Work to be completed:
Which lines in the rows below contain the word "Raytheon"? Return each of them in full.

Data for review:

((

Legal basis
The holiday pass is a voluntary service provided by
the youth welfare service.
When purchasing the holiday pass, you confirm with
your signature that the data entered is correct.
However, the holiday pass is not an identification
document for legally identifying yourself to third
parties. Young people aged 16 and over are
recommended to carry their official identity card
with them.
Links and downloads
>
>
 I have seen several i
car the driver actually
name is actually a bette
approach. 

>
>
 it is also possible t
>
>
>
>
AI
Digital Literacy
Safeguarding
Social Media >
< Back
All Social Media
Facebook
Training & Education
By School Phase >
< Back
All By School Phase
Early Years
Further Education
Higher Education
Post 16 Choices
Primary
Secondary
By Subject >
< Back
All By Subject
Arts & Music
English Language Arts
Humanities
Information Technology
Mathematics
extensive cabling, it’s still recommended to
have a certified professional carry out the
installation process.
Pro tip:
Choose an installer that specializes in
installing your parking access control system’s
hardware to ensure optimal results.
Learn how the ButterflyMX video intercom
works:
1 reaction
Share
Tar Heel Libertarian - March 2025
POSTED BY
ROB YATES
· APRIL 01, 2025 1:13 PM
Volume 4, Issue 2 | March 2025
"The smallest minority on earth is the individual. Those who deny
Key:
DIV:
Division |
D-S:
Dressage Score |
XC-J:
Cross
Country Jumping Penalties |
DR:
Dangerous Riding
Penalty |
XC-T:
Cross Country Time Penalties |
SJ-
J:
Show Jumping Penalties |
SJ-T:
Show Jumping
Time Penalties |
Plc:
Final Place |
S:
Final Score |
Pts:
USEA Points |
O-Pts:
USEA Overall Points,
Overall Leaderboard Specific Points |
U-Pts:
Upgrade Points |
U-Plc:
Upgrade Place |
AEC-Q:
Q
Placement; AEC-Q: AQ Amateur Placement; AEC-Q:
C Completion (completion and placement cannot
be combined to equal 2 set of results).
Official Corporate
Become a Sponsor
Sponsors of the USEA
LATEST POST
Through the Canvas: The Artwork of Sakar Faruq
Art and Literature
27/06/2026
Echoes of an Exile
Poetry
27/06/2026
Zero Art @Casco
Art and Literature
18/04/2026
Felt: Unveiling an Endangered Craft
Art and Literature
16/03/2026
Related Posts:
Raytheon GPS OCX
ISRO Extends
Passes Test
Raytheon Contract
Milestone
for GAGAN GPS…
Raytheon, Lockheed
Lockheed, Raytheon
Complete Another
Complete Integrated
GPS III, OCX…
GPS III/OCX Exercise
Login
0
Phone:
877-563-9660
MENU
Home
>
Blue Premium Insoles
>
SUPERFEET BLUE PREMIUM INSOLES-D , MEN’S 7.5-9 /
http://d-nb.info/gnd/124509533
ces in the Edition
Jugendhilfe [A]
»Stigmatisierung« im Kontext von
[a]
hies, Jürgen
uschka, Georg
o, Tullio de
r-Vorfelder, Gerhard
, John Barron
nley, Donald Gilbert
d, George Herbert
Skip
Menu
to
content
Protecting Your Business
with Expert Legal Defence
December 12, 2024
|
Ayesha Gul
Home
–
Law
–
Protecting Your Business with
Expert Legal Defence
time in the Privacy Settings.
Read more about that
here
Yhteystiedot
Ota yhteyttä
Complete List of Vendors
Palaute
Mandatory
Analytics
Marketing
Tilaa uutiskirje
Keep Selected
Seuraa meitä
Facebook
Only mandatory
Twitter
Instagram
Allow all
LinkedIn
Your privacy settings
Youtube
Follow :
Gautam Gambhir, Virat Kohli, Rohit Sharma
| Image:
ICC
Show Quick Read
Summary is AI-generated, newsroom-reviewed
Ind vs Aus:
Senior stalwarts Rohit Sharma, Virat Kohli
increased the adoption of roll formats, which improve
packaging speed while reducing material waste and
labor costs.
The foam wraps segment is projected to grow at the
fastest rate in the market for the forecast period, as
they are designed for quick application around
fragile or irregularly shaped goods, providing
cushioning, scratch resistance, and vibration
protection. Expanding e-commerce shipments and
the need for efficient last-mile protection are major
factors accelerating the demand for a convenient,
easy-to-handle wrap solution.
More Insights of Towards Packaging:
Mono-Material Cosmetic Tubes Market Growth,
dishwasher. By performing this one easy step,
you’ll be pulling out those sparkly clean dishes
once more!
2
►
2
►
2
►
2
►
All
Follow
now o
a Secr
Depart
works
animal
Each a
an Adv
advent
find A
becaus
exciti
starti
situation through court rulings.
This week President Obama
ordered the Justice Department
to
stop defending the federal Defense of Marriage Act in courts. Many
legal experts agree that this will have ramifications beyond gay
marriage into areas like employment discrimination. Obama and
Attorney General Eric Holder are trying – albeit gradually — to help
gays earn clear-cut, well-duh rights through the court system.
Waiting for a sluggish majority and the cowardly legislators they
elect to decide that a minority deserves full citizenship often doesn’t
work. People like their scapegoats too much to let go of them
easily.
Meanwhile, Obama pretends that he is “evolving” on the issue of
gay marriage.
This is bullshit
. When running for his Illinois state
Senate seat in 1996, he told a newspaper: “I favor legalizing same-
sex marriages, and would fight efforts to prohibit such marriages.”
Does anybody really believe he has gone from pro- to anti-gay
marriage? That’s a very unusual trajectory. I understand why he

))

Final answer:
Raytheon GPS OCX
Raytheon Contract
Raytheon, Lockheed
Lockheed, Raytheon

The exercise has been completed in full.